Wait, wait, don’t tell me… The door will open and horde of Celtic dancers in green kilts and knee socks will come prancing out.
The observant among you will have noticed the sheep silhouette next to the door.
This year I am not indulging in green beer, wearing a shamrock on my lapel, or a button that says “Kiss Me I’m Irish.
No, this year in honor of the Blessed Saint, I give you:
Big green machines. Specifically machines for turning fleece into yarn. Because last weekend I went with a few friends to visit a small indie fiber mill in North Georgia. This particular machine is a carder. It does pretty much what a hand carder would do but faster.
The fleece is washed first, then it goes thru a smaller, also green machine to draw in out into what will feed thru the carder. A small set of rollers on one side of the carder turns it into roving. Then It goes to the pin drafter, another green machine that makes a lot of really irritating noise. The roving falls from here into a big canister and is ready to spin.
This is the one that actually spins the roving into yarn. This is the tricky part. Some fibers, especially blends, are more prone to separate and cause breaks. The owner, here, had just shown us some really beautiful soft suri/silk blend she had been working on which was not playing nicely at all. It was a bit like trying to spin the undercoat from a Golden Retriever.
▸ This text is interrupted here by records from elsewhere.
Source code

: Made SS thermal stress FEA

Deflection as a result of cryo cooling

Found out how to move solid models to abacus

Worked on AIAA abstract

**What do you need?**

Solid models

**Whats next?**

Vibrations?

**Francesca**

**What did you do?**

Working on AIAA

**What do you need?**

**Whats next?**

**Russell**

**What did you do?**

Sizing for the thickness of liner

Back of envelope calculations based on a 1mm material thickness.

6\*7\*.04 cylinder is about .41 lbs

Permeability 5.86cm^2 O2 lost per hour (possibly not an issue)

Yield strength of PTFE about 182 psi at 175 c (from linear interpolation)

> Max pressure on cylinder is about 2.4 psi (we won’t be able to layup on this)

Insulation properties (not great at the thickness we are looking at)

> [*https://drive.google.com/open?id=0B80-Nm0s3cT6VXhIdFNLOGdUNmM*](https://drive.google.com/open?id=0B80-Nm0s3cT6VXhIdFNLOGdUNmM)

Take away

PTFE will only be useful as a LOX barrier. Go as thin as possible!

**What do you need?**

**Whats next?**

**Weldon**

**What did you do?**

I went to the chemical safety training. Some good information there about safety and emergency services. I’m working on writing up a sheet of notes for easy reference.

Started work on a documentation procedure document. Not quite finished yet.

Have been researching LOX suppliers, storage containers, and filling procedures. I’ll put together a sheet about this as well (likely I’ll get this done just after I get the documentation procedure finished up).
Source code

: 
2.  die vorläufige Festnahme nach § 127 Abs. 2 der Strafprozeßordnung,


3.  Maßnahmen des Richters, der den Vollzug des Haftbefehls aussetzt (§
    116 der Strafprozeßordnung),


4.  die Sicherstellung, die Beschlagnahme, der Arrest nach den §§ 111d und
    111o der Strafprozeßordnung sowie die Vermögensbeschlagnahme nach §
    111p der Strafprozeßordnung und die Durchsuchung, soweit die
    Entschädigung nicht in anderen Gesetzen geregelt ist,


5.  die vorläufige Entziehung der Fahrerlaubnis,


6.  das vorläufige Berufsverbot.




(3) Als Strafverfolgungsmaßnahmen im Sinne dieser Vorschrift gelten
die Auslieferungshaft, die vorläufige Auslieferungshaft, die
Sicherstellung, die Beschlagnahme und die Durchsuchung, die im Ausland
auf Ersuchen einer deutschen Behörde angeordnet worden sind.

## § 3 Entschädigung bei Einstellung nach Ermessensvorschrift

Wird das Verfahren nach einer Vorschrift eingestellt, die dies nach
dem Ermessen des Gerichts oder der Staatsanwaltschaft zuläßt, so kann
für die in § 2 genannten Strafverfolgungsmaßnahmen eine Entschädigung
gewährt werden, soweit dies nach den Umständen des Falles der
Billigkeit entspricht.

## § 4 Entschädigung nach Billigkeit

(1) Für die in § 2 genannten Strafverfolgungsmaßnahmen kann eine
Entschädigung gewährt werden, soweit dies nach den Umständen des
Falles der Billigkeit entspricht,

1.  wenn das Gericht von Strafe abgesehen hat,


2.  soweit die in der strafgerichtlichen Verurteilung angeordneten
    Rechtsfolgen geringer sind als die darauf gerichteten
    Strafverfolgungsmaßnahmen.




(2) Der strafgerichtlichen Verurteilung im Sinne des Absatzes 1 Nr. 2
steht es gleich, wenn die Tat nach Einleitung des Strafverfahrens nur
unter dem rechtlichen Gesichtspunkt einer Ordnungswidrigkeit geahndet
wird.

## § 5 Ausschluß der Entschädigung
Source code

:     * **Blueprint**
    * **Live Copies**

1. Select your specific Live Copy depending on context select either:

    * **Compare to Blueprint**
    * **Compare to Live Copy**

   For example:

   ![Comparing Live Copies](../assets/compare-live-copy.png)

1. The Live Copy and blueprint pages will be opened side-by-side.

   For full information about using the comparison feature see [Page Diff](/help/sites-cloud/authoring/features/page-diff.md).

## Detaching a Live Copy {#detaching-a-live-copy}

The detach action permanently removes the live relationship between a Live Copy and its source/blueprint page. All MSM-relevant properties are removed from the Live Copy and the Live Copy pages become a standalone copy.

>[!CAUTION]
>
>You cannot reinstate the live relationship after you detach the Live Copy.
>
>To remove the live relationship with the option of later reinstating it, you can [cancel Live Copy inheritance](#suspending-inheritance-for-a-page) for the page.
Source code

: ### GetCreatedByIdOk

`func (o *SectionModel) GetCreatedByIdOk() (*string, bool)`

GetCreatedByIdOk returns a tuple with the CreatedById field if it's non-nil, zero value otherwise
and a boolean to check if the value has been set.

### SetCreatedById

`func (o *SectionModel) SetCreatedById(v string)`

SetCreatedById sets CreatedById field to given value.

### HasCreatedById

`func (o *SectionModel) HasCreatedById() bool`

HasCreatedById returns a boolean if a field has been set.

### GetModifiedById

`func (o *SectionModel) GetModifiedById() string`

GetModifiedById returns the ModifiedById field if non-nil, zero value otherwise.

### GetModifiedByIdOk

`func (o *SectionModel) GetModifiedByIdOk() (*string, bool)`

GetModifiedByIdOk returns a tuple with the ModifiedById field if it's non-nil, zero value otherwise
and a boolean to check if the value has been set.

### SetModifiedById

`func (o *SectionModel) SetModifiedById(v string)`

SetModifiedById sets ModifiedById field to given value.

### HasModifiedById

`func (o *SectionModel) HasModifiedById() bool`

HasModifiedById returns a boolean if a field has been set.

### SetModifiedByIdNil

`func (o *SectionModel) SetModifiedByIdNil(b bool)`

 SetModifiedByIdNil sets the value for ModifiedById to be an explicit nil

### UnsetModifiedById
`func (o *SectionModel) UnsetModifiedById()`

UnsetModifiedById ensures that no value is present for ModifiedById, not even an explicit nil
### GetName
The other side of this machine is used for plying the yarn.
Then the yarn has to be wound into skeins on this:
A giant mechanized niddy noddy. Then you get to take home some lovely yarn.
I learned that most small mills like this one use second hand equipment that has to be kept running with duct tape, prayer, and a network of people who understand this machinery. It also doesn’t hurt to make friends with a machinist or engineer in case irreplaceable parts have to be replaced.
I was very impressed by how much thought and research and knowledge went into the entire process. I won’t ever look at the fleeces at SAFF quite the same way. I confess, I want to buy one and have the mill make me some yarn. Seems like it would be worth it.
May you have a Grand St Paddy’s Day and all.